The bottom line is -- Why make potato *plants* if all you want is mashed potatoes? We harvest the potato, then plow the remnants of the plant back into the ground where bacteria break it down and either release the CO2 back into the atmosphere or sequester it (so it eventually becomes coal or oil). Thats where the system starts to get inefficient.

> I don't see how any estimate of costs will be anything other than
> wildly speculative.

I'll take that as a complement. Seriously though, unless there are huge inefficiencies in the electrolysis of water, this approach should work quite well. Even if there are those efficiencies you can do away with the solar cells & water electrolysis and use a completely biotech approach. My reason for implementing things as I suggest is that it allows you to eliminate the chloroplast and design solar cells with multiple layers that are highly tuned to absorbing photons of different energies and turning them into free electrons. The photosystems I mention are tuned to absorb photons at 680nm and 700nm (in the red region), so that the energy in lower energy photons is lost entirely and the excess energy in higher energy photons tends to produce heat.

Ask yourself this: Why do leaves look green? Answer: Because the leaves are absorbing all the other wavelengths. But if leaves were fully efficient they should look black.

In nature we have a wealth of materials to choose from. Cyanobacteria have phycoerythrin that absorbs best around 550 nm, phycocyanin that absorbs from 620 to 640 nm and chlorophyll b absorbs best at 660 nm. Purple phototrophic bacteria have bacteriochlrophyll a that absorbs best at 850 nm. There are other molecules that are optimal from 720-780nm and 1020 nm.

So even without resorting to solar cells I can reengineer cells to be much better at absorbing the different wavelengths in light. My reason for going to the solar cell/electrolysis approach is that in theory it allows you to construct a robust one-time infrastructure (the energy harvesting apparatus) that can be use to feed the energy into the cells that become food. In contrast, the plants have to regenerate the energy harvesting apparatus (chloroplasts) every time they grow up from a seed.
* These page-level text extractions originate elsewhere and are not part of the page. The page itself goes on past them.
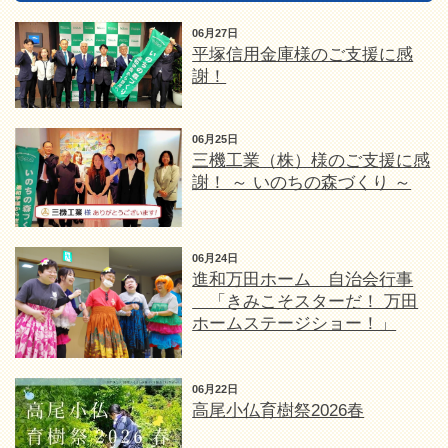
06月27日
平塚信用金庫様のご支援に感
謝！
06月25日
三機工業（株）様のご支援に感
謝！ ～ いのちの森づくり ～
06月24日
進和万田ホーム 自治会行事
「きみこそスターだ！ 万田
ホームステージショー！」
06月22日
高尾小仏育樹祭2026春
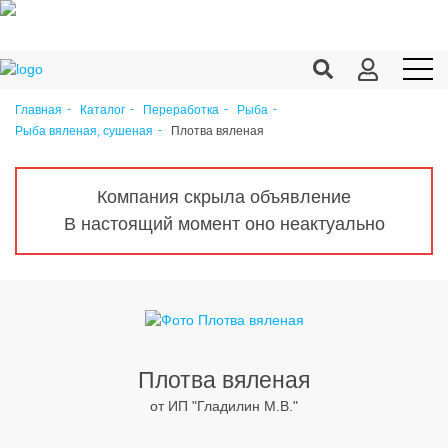
Главная
Каталог
Переработка
Рыба
Плотва вяленая
Рыба вяленая, сушеная
Продукция c/х
Переработка
Компания скрыла объявление
Корма
В настоящий момент оно неактуально
Техника
Оборудование
Запчасти
Агрохимия
Плотва вяленая
от ИП "Гладилин М.В."
Ветеринария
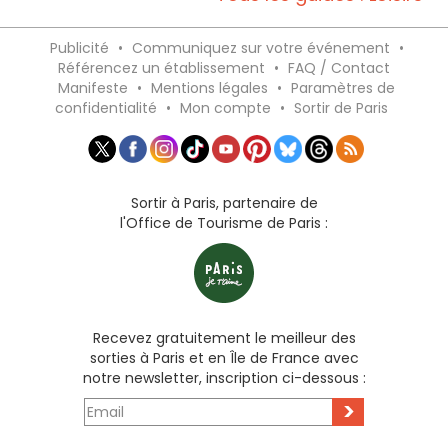
Publicité
•
Communiquez sur votre événement
•
Référencez un établissement
•
FAQ / Contact
Manifeste
•
Mentions légales
•
Paramètres de
confidentialité
•
Mon compte
•
Sortir de Paris
Sortir à Paris, partenaire de
l'Office de Tourisme de Paris :
Recevez gratuitement le meilleur des
sorties à Paris et en Île de France avec
notre newsletter, inscription ci-dessous :
>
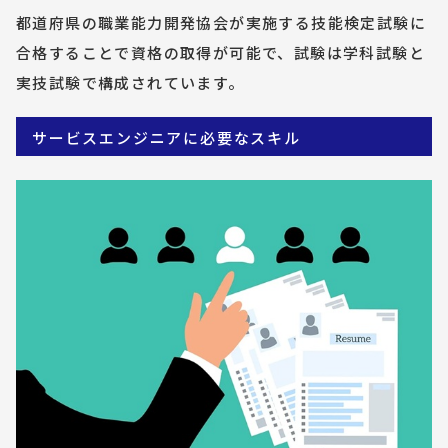
都道府県の職業能力開発協会が実施する技能検定試験に
合格することで資格の取得が可能で、試験は学科試験と
実技試験で構成されています。
サービスエンジニアに必要なスキル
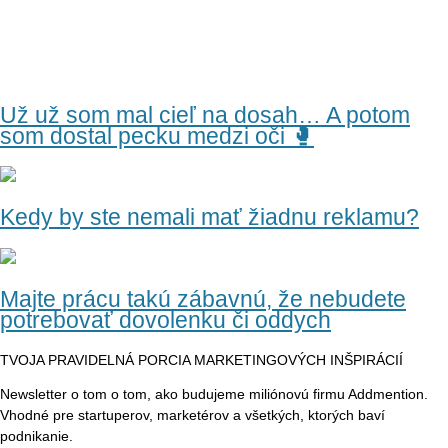
Už už som mal cieľ na dosah… A potom
som dostal pecku medzi oči 🥊
Kedy by ste nemali mať žiadnu reklamu?
Majte prácu takú zábavnú, že nebudete
potrebovať dovolenku či oddych
TVOJA PRAVIDELNÁ PORCIA MARKETINGOVÝCH INŠPIRÁCIÍ
Newsletter o tom o tom, ako budujeme miliónovú firmu Addmention.
Vhodné pre startuperov, marketérov a všetkých, ktorých baví
podnikanie.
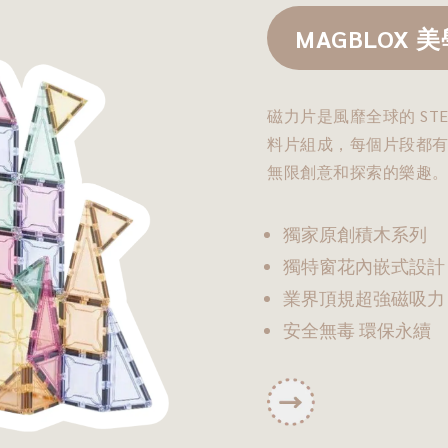
MAGBLOX 
磁力片是風靡全球的 ST
料片組成，每個片段都
無限創意和探索的樂趣
獨家原創積木系列
獨特窗花內嵌式設計
業界頂規超強磁吸力
安全無毒 環保永續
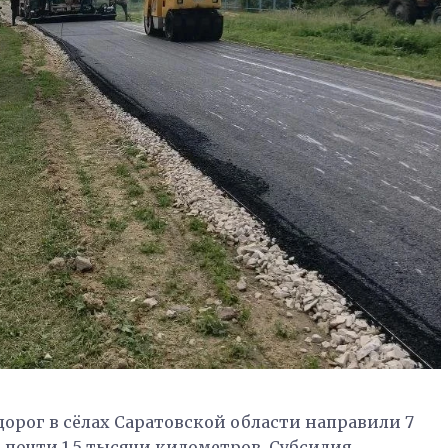
дорог в сёлах Саратовской области направили 7
 почти 1,5 тысячи километров. Субсидия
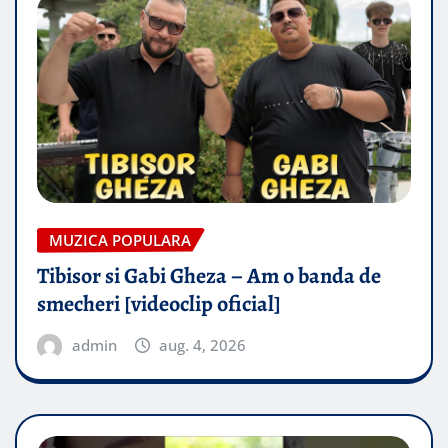
MUZICA POPULARA
Tibisor si Gabi Gheza – Am o banda de
smecheri [videoclip oficial]
admin
aug. 4, 2026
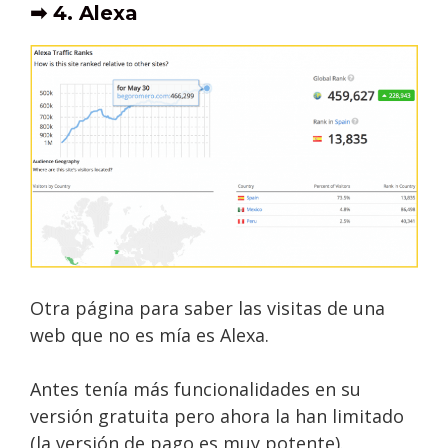
➡ 4. Alexa
Otra página para saber las visitas de una
web que no es mía es Alexa.
Antes tenía más funcionalidades en su
versión gratuita pero ahora la han limitado
(la versión de pago es muy potente).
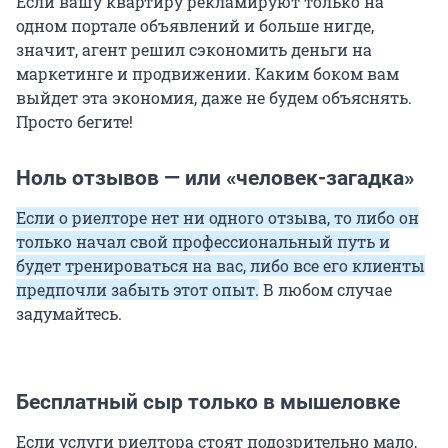
Если вашу квартиру рекламируют только на
одном портале объявлений и больше нигде,
значит, агент решил сэкономить деньги на
маркетинге и продвижении. Каким боком вам
выйдет эта экономия, даже не будем объяснять.
Просто бегите!
Ноль отзывов — или «человек-загадка»
Если о риелторе нет ни одного отзыва, то либо он
только начал свой профессиональный путь и
будет тренироваться на вас, либо все его клиенты
предпочли забыть этот опыт.
В любом случае
задумайтесь.
Бесплатный сыр только в мышеловке
Если услуги риелтора стоят подозрительно мало,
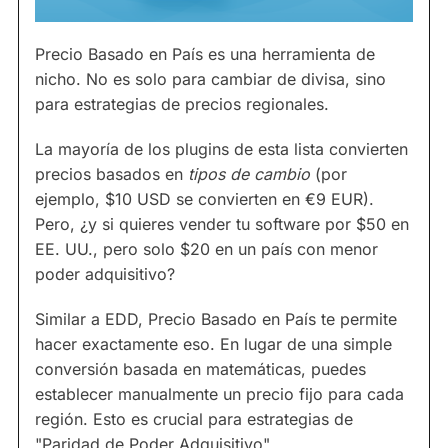
Precio Basado en País es una herramienta de
nicho. No es solo para cambiar de divisa, sino
para estrategias de precios regionales.
La mayoría de los plugins de esta lista convierten
precios basados en
tipos de cambio
(por
ejemplo, $10 USD se convierten en €9 EUR).
Pero, ¿y si quieres vender tu software por $50 en
EE. UU., pero solo $20 en un país con menor
poder adquisitivo?
Similar a EDD, Precio Basado en País te permite
hacer exactamente eso. En lugar de una simple
conversión basada en matemáticas, puedes
establecer manualmente un precio fijo para cada
región. Esto es crucial para estrategias de
"Paridad de Poder Adquisitivo".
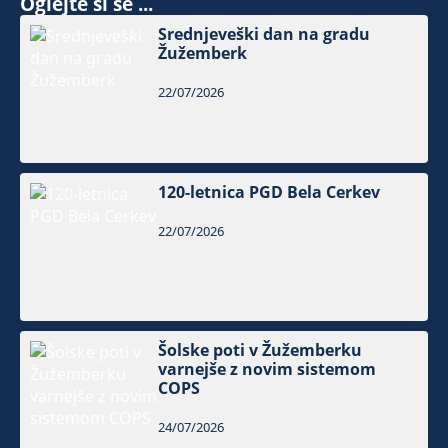
Oglejte si še ...
Srednjeveški dan na gradu
Žužemberk
22/07/2026
120-letnica PGD Bela Cerkev
22/07/2026
Šolske poti v Žužemberku
varnejše z novim sistemom
COPS
24/07/2026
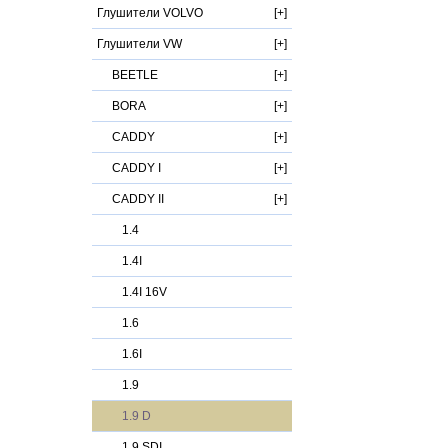
Глушители VOLVO
Глушители VW
BEETLE
BORA
CADDY
CADDY I
CADDY II
1.4
1.4I
1.4I 16V
1.6
1.6I
1.9
1.9 D
1.9 SDI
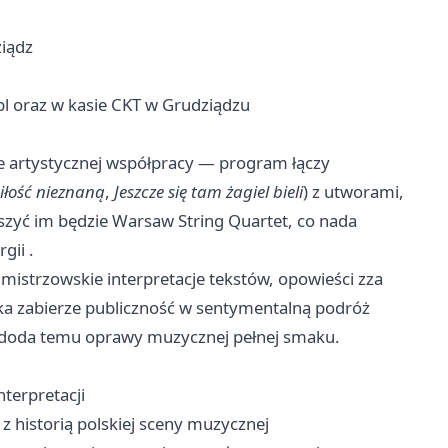
ziądz
t.pl oraz w kasie CKT w Grudziądzu
cie artystycznej współpracy — program łączy
łość nieznaną
,
Jeszcze się tam żagiel bieli
) z utworami,
szyć im będzie Warsaw String Quartet, co nada
gii .
mistrzowskie interpretacje tekstów, opowieści zza
ewska zabierze publiczność w sentymentalną podróż
cz doda temu oprawy muzycznej pełnej smaku.
nterpretacji
z historią polskiej sceny muzycznej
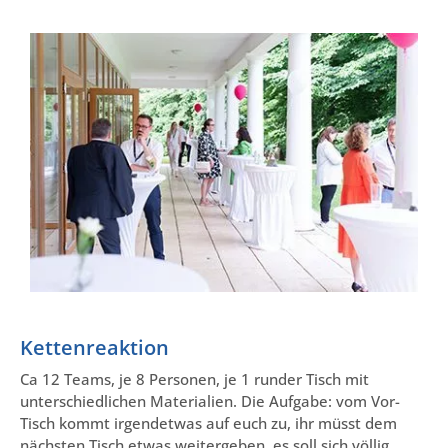
Kettenreaktion
Ca 12 Teams, je 8 Personen, je 1 runder Tisch mit
unterschiedlichen Materialien. Die Aufgabe: vom Vor-
Tisch kommt irgendetwas auf euch zu, ihr müsst dem
nächsten Tisch etwas weitergeben, es soll sich völlig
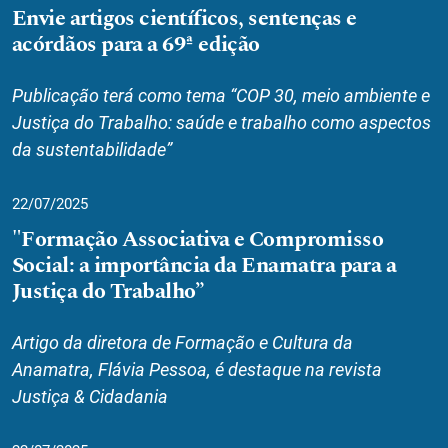
Envie artigos científicos, sentenças e
acórdãos para a 69ª edição
Publicação terá como tema “COP 30, meio ambiente e
Justiça do Trabalho: saúde e trabalho como aspectos
da sustentabilidade”
22/07/2025
"Formação Associativa e Compromisso
Social: a importância da Enamatra para a
Justiça do Trabalho”
Artigo da diretora de Formação e Cultura da
Anamatra, Flávia Pessoa, é destaque na revista
Justiça & Cidadania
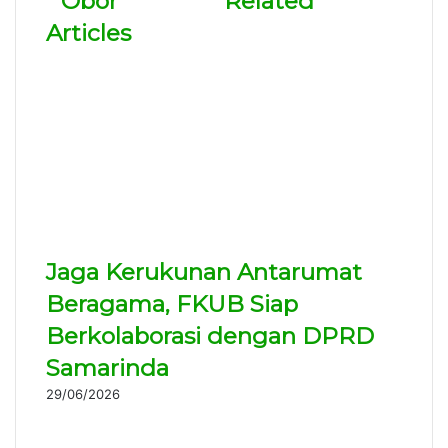
Obor
Related
Articles
Jaga Kerukunan Antarumat
Beragama, FKUB Siap
Berkolaborasi dengan DPRD
Samarinda
29/06/2026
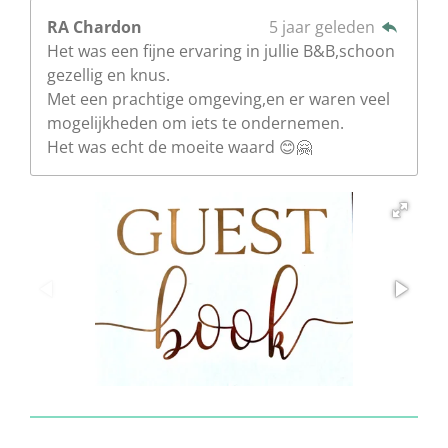
RA Chardon
5 jaar geleden
Het was een fijne ervaring in jullie B&B,schoon
gezellig en knus.
Met een prachtige omgeving,en er waren veel
mogelijkheden om iets te ondernemen.
Het was echt de moeite waard 😊🤗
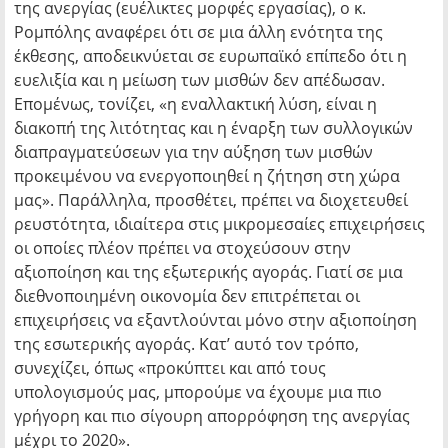
της ανεργίας (ευέλικτες μορφές εργασίας), ο κ.
Ρομπόλης αναφέρει ότι σε μια άλλη ενότητα της
έκθεσης, αποδεικνύεται σε ευρωπαϊκό επίπεδο ότι η
ευελιξία και η μείωση των μισθών δεν απέδωσαν.
Επομένως, τονίζει, «η εναλλακτική λύση, είναι η
διακοπή της λιτότητας και η έναρξη των συλλογικών
διαπραγματεύσεων για την αύξηση των μισθών
προκειμένου να ενεργοποιηθεί η ζήτηση στη χώρα
μας». Παράλληλα, προσθέτει, πρέπει να διοχετευθεί
ρευστότητα, ιδιαίτερα στις μικρομεσαίες επιχειρήσεις
οι οποίες πλέον πρέπει να στοχεύσουν στην
αξιοποίηση και της εξωτερικής αγοράς. Γιατί σε μια
διεθνοποιημένη οικονομία δεν επιτρέπεται οι
επιχειρήσεις να εξαντλούνται μόνο στην αξιοποίηση
της εσωτερικής αγοράς. Κατ’ αυτό τον τρόπο,
συνεχίζει, όπως «προκύπτει και από τους
υπολογισμούς μας, μπορούμε να έχουμε μια πιο
γρήγορη και πιο σίγουρη απορρόφηση της ανεργίας
μέχρι το 2020».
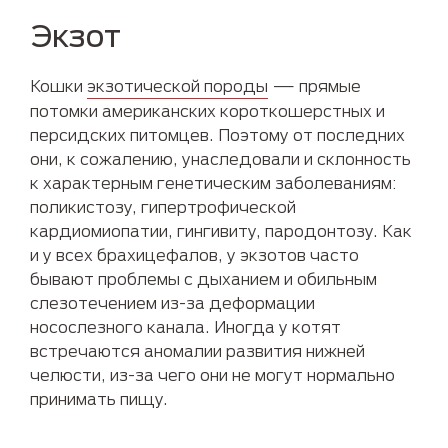
Экзот
Кошки
экзотической породы
— прямые
потомки американских короткошерстных и
персидских питомцев. Поэтому от последних
они, к сожалению, унаследовали и склонность
к характерным генетическим заболеваниям:
поликистозу, гипертрофической
кардиомиопатии, гингивиту, пародонтозу. Как
и у всех брахицефалов, у экзотов часто
бывают проблемы с дыханием и обильным
слезотечением из-за деформации
носослезного канала. Иногда у котят
встречаются аномалии развития нижней
челюсти, из-за чего они не могут нормально
принимать пищу.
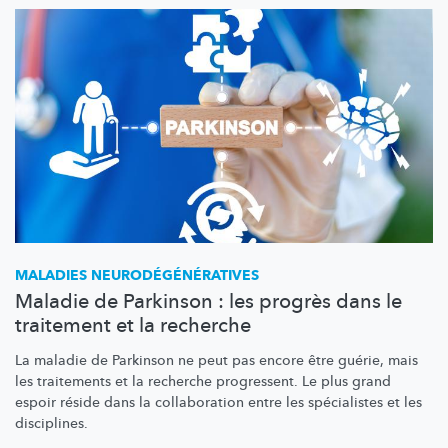
MALADIES
NEURODÉGÉNÉRATIVES
Maladie de Parkinson : les progrès dans le
traitement et la recherche
La maladie de Parkinson ne peut pas encore être guérie, mais
les traitements et la recherche progressent. Le plus grand
espoir réside dans la collaboration entre les spécialistes et les
disciplines.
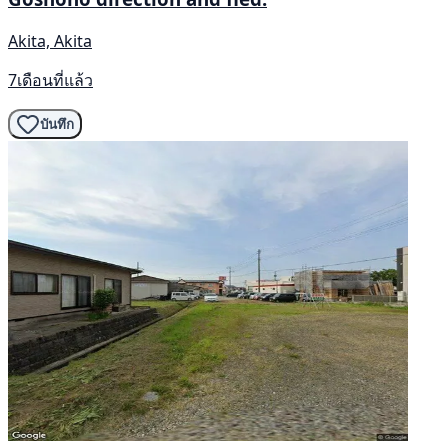
Akita, Akita
7เดือนที่แล้ว
บันทึก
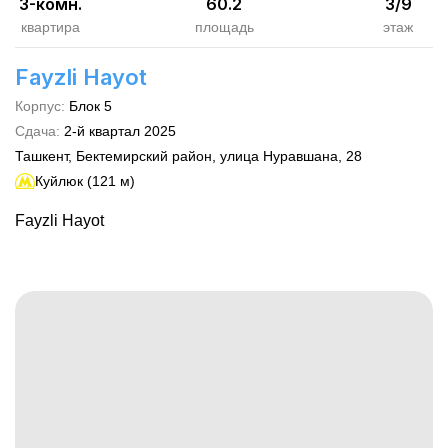
3-комн.
60.2
3
/
9
квартира
площадь
этаж
Fayzli Hayot
Корпус
:
Блок 5
Сдача
:
2-й квартал
2025
Ташкент, Бектемирский район, улица Нуравшана, 28
Куйлюк (121 м)
Fayzli Hayot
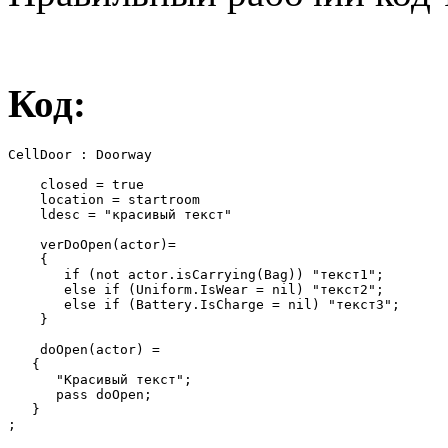
Код:
CellDoor : Doorway

    closed = true

    location = startroom

    ldesc = "красивый текст"

    verDoOpen(actor)=

    {

       if (not actor.isCarrying(Bag)) "текст1";

       else if (Uniform.IsWear = nil) "текст2";

       else if (Battery.IsCharge = nil) "текст3";

    }  

    doOpen(actor) =

   {

      "Красивый текст";

      pass doOpen;

   }

;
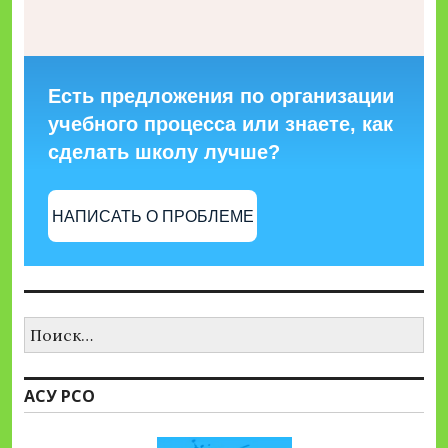
Есть предложения по организации
учебного процесса или знаете, как
сделать школу лучше?
НАПИСАТЬ О ПРОБЛЕМЕ
Найти:
АСУ РСО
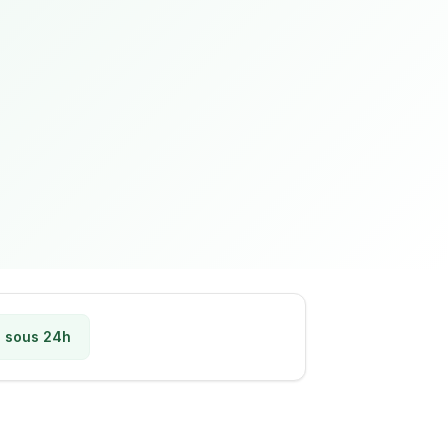
 sous 24h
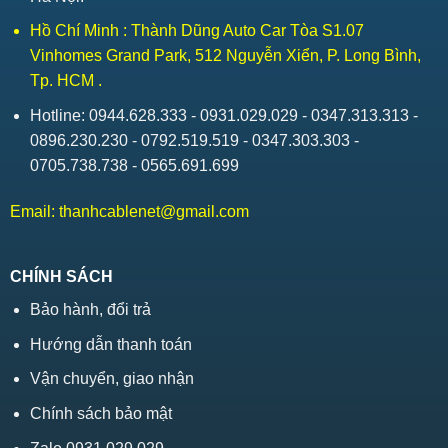
Hồ Chí Minh : Thành Dũng Auto Car Tòa S1.07
Vinhomes Grand Park, 512 Nguyễn Xiển, P. Long Bình,
Tp. HCM .
Hotline: 0944.628.333 - 0931.029.029 - 0347.313.313 -
0896.230.230 - 0792.519.519 - 0347.303.303 -
0705.738.738 - 0565.691.699
Email:
thanhcablenet@gmail.com
CHÍNH SÁCH
Bảo hành, đổi trả
Hướng dẫn thanh toán
Vận chuyển, giao nhận
Chính sách bảo mật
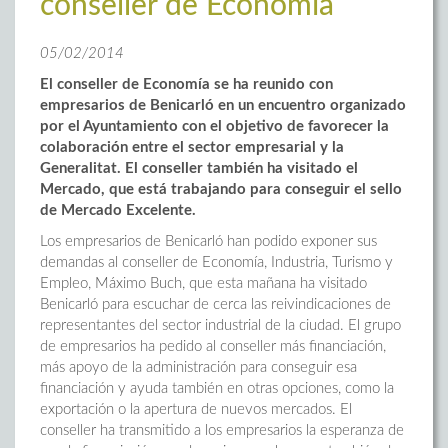
conseller de Economía
05/02/2014
El conseller de Economía se ha reunido con
empresarios de Benicarló en un encuentro organizado
por el Ayuntamiento con el objetivo de favorecer la
colaboración entre el sector empresarial y la
Generalitat. El conseller también ha visitado el
Mercado, que está trabajando para conseguir el sello
de Mercado Excelente.
Los empresarios de Benicarló han podido exponer sus
demandas al conseller de Economía, Industria, Turismo y
Empleo, Máximo Buch, que esta mañana ha visitado
Benicarló para escuchar de cerca las reivindicaciones de
representantes del sector industrial de la ciudad. El grupo
de empresarios ha pedido al conseller más financiación,
más apoyo de la administración para conseguir esa
financiación y ayuda también en otras opciones, como la
exportación o la apertura de nuevos mercados. El
conseller ha transmitido a los empresarios la esperanza de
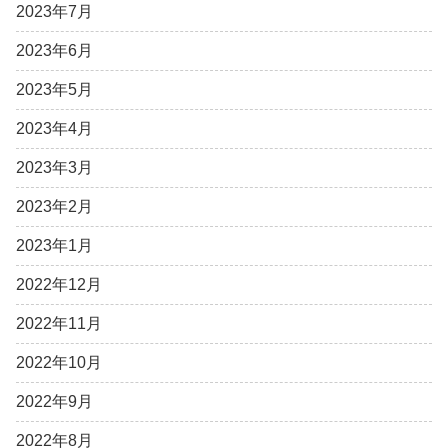
2023年7月
2023年6月
2023年5月
2023年4月
2023年3月
2023年2月
2023年1月
2022年12月
2022年11月
2022年10月
2022年9月
2022年8月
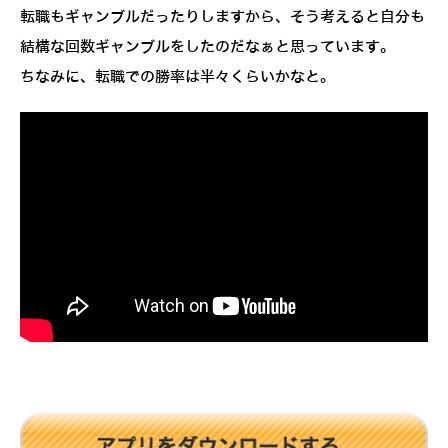
転職もギャンブルだったりしますから、そう考えると自分も
結構な回数ギャンブルをしたのだなぁと思っています。
ちなみに、転職での勝率は半々くらいかなと。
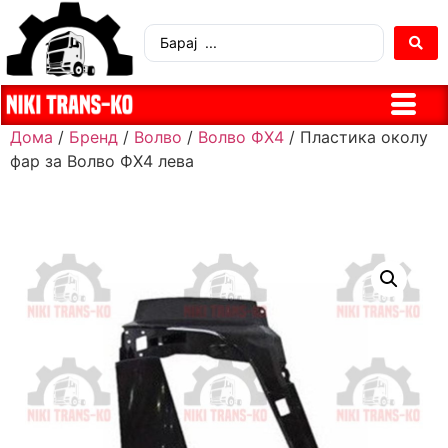
Дома
/
Бренд
/
Волво
/
Волво ФХ4
/ Пластика околу
фар за Волво ФХ4 лева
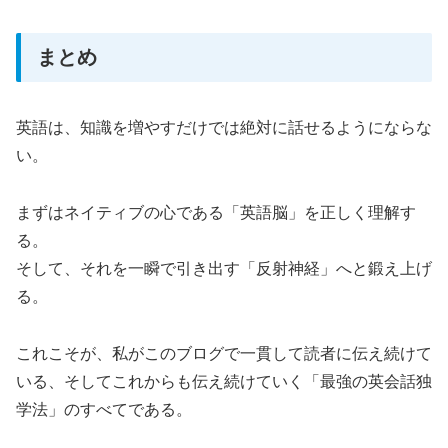
まとめ
英語は、知識を増やすだけでは絶対に話せるようにならな
い。
まずはネイティブの心である「英語脳」を正しく理解す
る。
そして、それを一瞬で引き出す「反射神経」へと鍛え上げ
る。
これこそが、私がこのブログで一貫して読者に伝え続けて
いる、そしてこれからも伝え続けていく「最強の英会話独
学法」のすべてである。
Think of it along the lines of the efficiency of an orchard vs. the efficiency of a wheat field.

> So there's no compelling reason
> to expect vast improvements, although since we have improved efficiences
> in the past and new mechanisms remain under research it's reasonable
> to expect continued moderate improvements.
>

The improvements in the past have been made through selective breeding of what nature has provided us with, not through conscious reengineering of the entire system out of the most robust materials available with careful attention being paid to reducing the need to regenerate things from scratch every time.